■ Task to carry out: Check each line of the records below and collect those that include the word "INFORMATION".

■ Dataset:
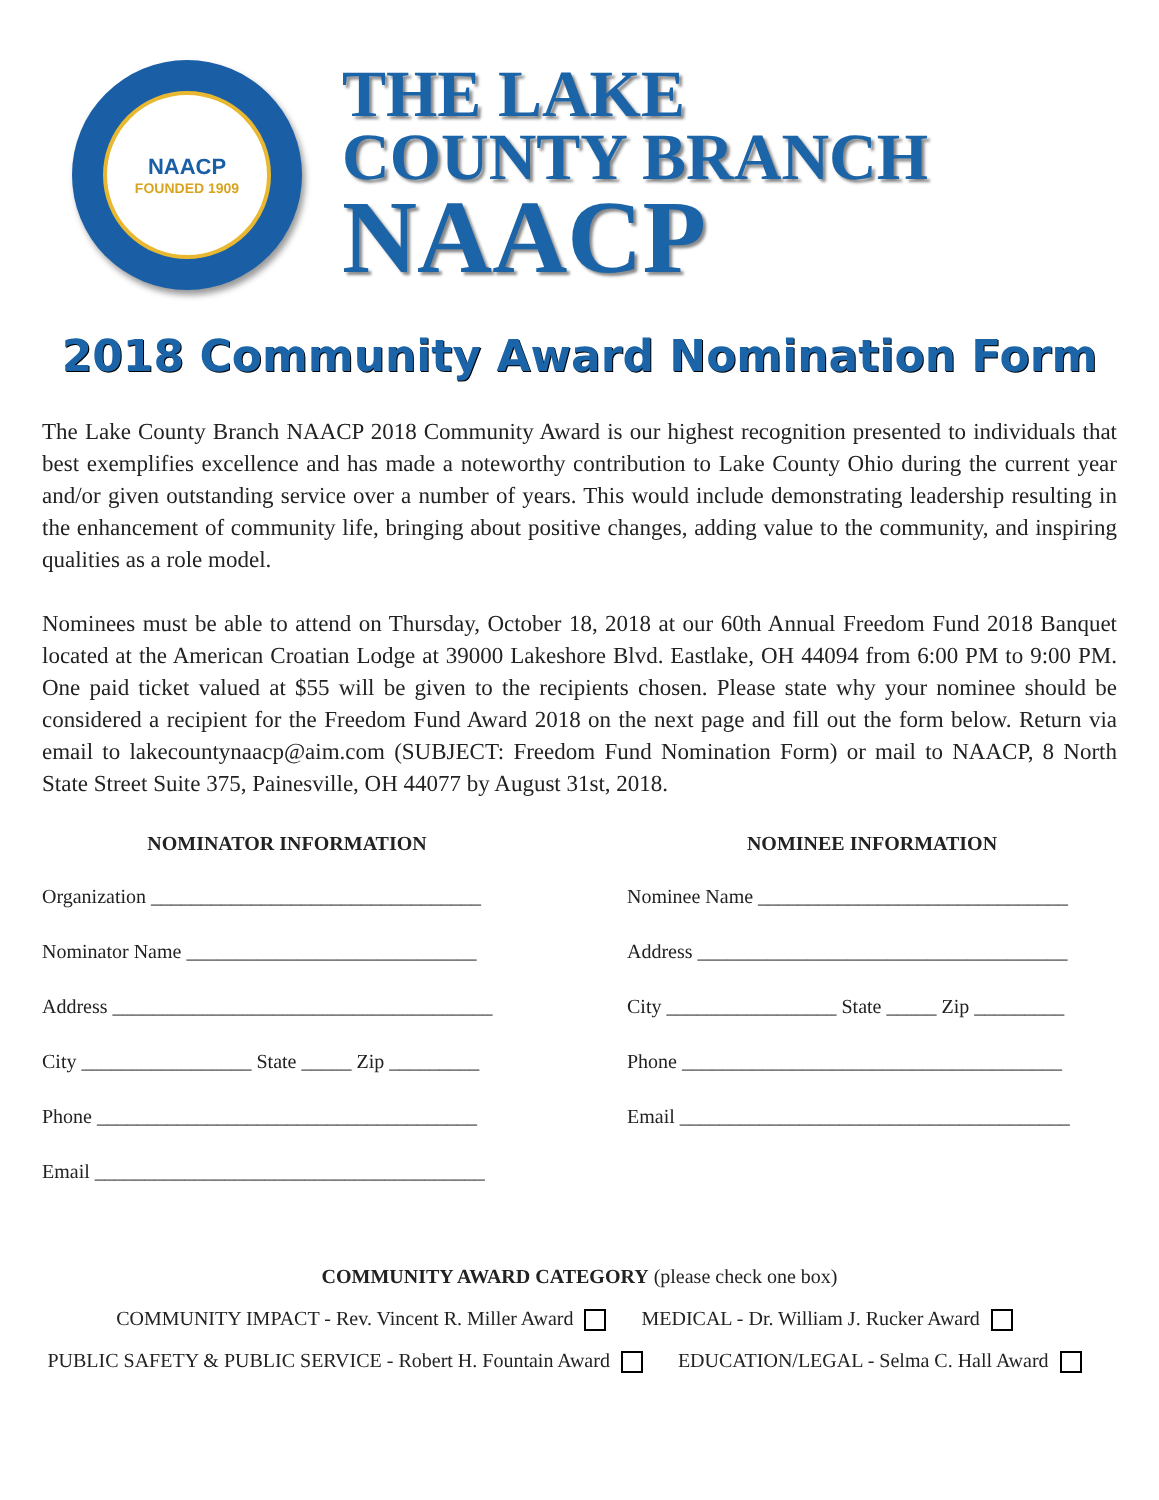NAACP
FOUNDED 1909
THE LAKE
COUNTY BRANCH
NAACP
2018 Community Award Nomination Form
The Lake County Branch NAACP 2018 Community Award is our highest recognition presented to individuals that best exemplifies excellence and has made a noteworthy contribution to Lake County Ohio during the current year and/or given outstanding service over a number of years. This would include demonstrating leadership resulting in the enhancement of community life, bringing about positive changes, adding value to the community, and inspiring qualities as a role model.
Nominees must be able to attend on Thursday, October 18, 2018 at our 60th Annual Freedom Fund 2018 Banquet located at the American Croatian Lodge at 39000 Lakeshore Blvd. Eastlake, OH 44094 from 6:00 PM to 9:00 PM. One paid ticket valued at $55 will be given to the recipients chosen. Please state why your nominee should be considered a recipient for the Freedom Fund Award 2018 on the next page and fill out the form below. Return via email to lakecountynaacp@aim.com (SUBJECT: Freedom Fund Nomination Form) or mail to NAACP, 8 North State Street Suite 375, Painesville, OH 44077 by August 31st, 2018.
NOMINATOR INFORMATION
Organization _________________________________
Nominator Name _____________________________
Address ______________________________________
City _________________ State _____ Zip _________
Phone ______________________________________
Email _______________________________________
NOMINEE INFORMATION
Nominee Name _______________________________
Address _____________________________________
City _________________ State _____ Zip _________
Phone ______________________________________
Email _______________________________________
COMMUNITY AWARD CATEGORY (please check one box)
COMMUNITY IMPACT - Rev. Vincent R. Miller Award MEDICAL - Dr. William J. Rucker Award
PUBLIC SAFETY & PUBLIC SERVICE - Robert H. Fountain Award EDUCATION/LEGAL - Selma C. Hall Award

■ Result of the task:
NOMINATOR INFORMATION
NOMINEE INFORMATION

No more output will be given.